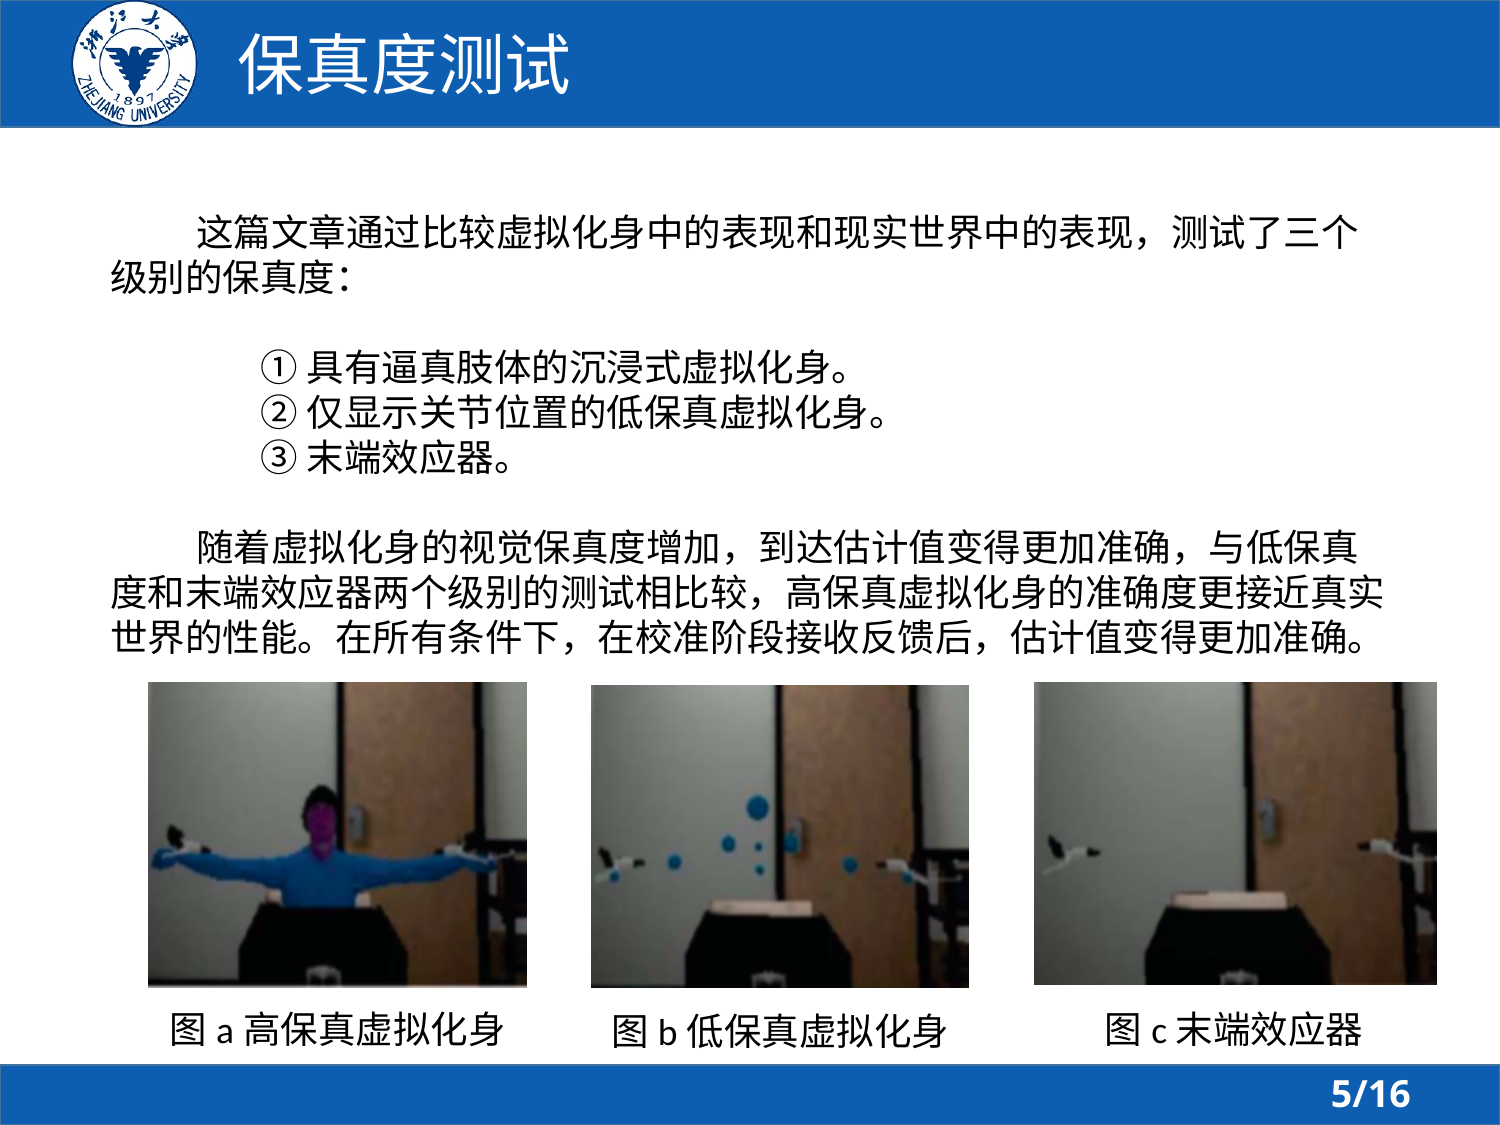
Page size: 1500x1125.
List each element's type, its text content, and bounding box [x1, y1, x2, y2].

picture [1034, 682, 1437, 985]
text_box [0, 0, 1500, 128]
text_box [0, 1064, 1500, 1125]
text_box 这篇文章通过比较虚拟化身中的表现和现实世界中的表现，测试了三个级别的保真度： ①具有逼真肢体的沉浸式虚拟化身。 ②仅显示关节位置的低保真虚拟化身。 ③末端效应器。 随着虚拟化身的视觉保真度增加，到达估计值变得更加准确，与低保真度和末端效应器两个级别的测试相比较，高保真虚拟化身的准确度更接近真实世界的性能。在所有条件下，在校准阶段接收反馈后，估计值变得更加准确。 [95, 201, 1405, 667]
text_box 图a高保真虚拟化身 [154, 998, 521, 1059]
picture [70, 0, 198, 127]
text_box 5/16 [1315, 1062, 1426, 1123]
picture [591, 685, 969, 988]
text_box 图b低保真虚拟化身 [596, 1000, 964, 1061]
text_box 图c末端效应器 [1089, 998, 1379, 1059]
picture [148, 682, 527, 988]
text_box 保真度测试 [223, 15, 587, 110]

◇ ◇ ◇ ◇ ◇

Exercise goal >> From the first line to the last, restate the entries exactly, without pictures.

Expected answer >>
Page size: 1500x1125.
List each element's type, its text content, and bounding box [x1, y1, x2, y2].

picture [1034, 682, 1437, 985]
text_box [0, 0, 1500, 128]
text_box [0, 1064, 1500, 1125]
text_box 这篇文章通过比较虚拟化身中的表现和现实世界中的表现，测试了三个级别的保真度： ①具有逼真肢体的沉浸式虚拟化身。 ②仅显示关节位置的低保真虚拟化身。 ③末端效应器。 随着虚拟化身的视觉保真度增加，到达估计值变得更加准确，与低保真度和末端效应器两个级别的测试相比较，高保真虚拟化身的准确度更接近真实世界的性能。在所有条件下，在校准阶段接收反馈后，估计值变得更加准确。 [95, 201, 1405, 667]
text_box 图a高保真虚拟化身 [154, 998, 521, 1059]
picture [70, 0, 198, 127]
text_box 5/16 [1315, 1062, 1426, 1123]
picture [591, 685, 969, 988]
text_box 图b低保真虚拟化身 [596, 1000, 964, 1061]
text_box 图c末端效应器 [1089, 998, 1379, 1059]
picture [148, 682, 527, 988]
text_box 保真度测试 [223, 15, 587, 110]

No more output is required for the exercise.